時事随想抄

歴史家の視点から国際情勢・時事問題などについて語るブログ

慰安婦問題-岸田外相の譲歩案への疑心暗鬼

 本日放送されたNHK日曜討論において、慰安婦問題について韓国側と様々なルートを通して交渉し、妥結を図りたいとする岸田外相の発言があったそうです。この発言、一体、何を意味しているのでしょうか。

 仮に、日本国側が、韓国側の主張と要求を全面的に認め、謝罪と賠償に応じることを意味しているとしますと、日本国民の反発は必至です。韓国内外に慰安婦像も教科書の記述も放置され、”日本軍朝鮮女性20万人強制連行説”が史実として定着するとなれば、日本国政府は、歴史の改竄に協力し、自国民の名誉を傷つけた罪を背負うことにもなります(たとえ、今後、韓国がこの問題を再提起しないとしても、史実として定着したのでは、日本国は不名誉を被ったままとなる…)。それとも、この発言は、日本国に対して”妥結案”の提出を求めた韓国側に対する、間接的な回答なのでしょうか。日本国側の一方的な提案ではなく、コンセンサス方式を採用する方針の伝達かもしれませんが、双方の”事実認定”さえ全く違う状況での政治的妥協は、韓国の圧力の下における政治的作文であった河野談話の二の舞となます。むしろ、日本側からの提案を求められたのをチャンスと捉え、国際司法による解決か、せめて第三国を介した仲介、調停、仲裁等を試みるべきです。また、具体的な”妥結”の方法としては、財政支援を想定しているようですが、既に、日本側から年間1500万円の資金が拠出されているそうです。今後、この額を1億円程度に増額するとも報じられておりますが、「アジア女性基金」でも、多額の使途不明金が発生したことを考慮しますと、この拠出金も、どこに消えるかわかりません。しかも、証言が変遷していますので、元韓国人慰安婦を名乗る人々が、人身売買の真の被害者である確証もないのです。

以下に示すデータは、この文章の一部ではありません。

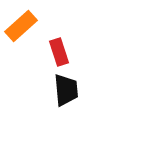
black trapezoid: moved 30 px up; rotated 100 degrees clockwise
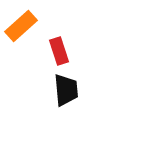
red rectangle: moved 1 px up
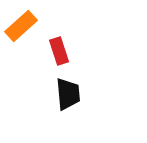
black trapezoid: moved 2 px right, 4 px down
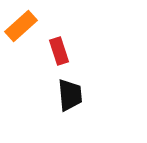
black trapezoid: moved 2 px right, 1 px down
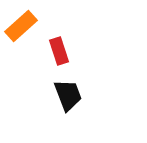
black trapezoid: moved 2 px left; rotated 16 degrees counterclockwise
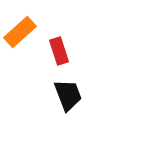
orange rectangle: moved 1 px left, 6 px down
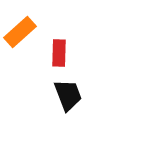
red rectangle: moved 2 px down; rotated 20 degrees clockwise
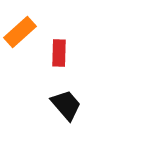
black trapezoid: moved 2 px left, 10 px down; rotated 20 degrees counterclockwise
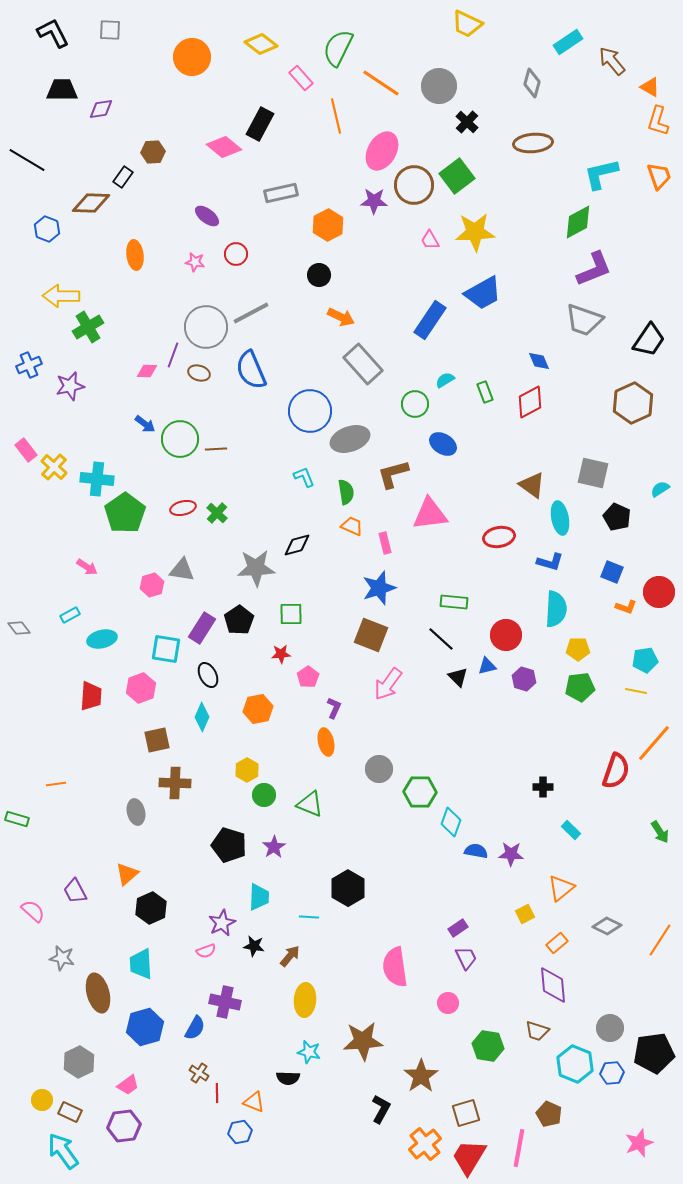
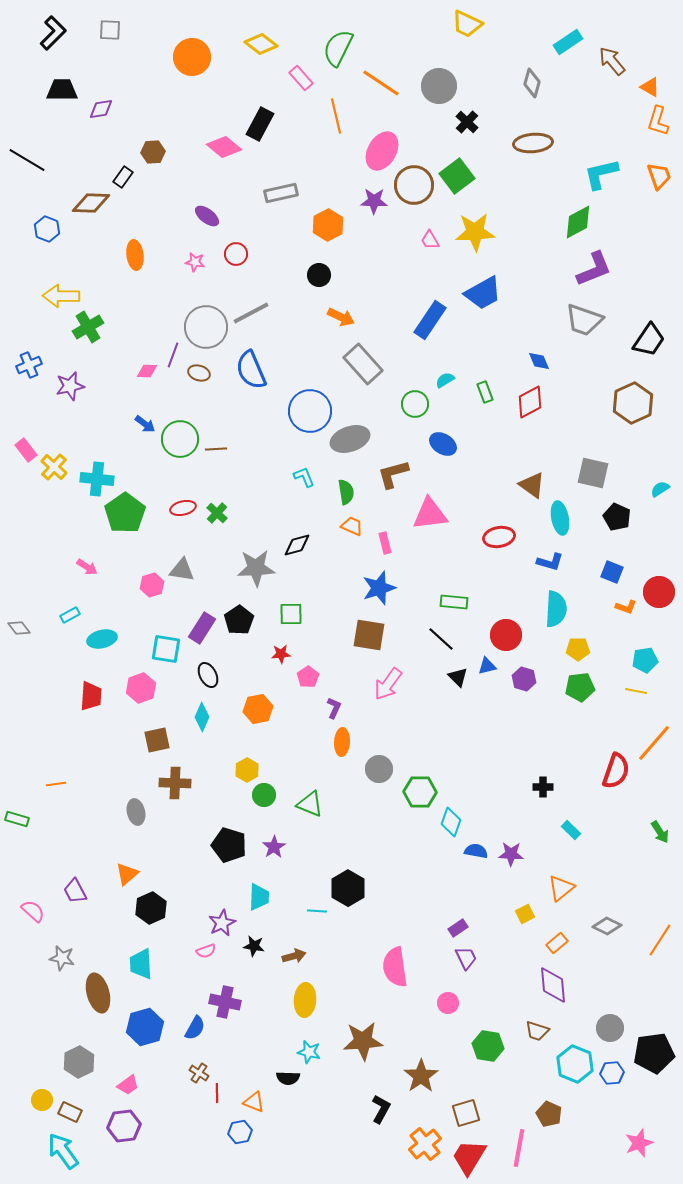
black L-shape at (53, 33): rotated 72 degrees clockwise
brown square at (371, 635): moved 2 px left; rotated 12 degrees counterclockwise
orange ellipse at (326, 742): moved 16 px right; rotated 16 degrees clockwise
cyan line at (309, 917): moved 8 px right, 6 px up
brown arrow at (290, 956): moved 4 px right; rotated 35 degrees clockwise
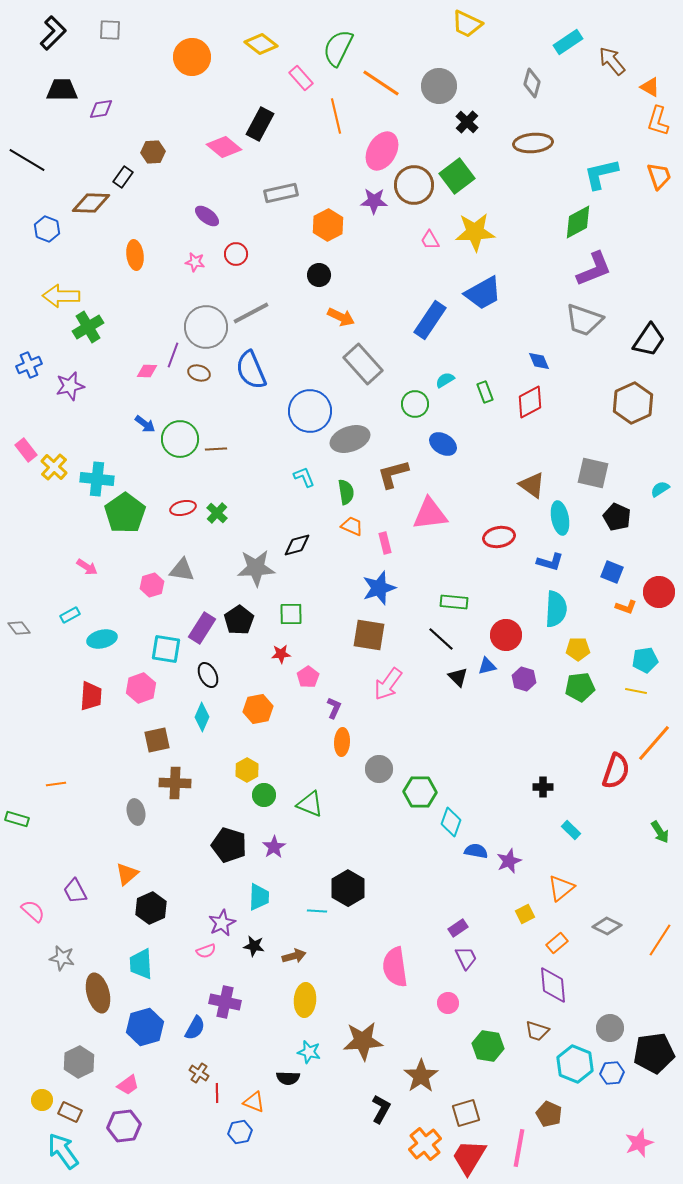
purple star at (511, 854): moved 2 px left, 7 px down; rotated 25 degrees counterclockwise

 3年半ぶりとなる日韓首脳会談については、韓国側では自国に有利な成果はなかったと評しているそうですが、仮に、慰安婦問題が日本国側の一方的譲歩により”妥結”するとなりますと、日本国は、名誉を含め多くのものを失います。岸田外相の譲歩発言に国民の多くは、疑心暗鬼となっているのではないでしょうか。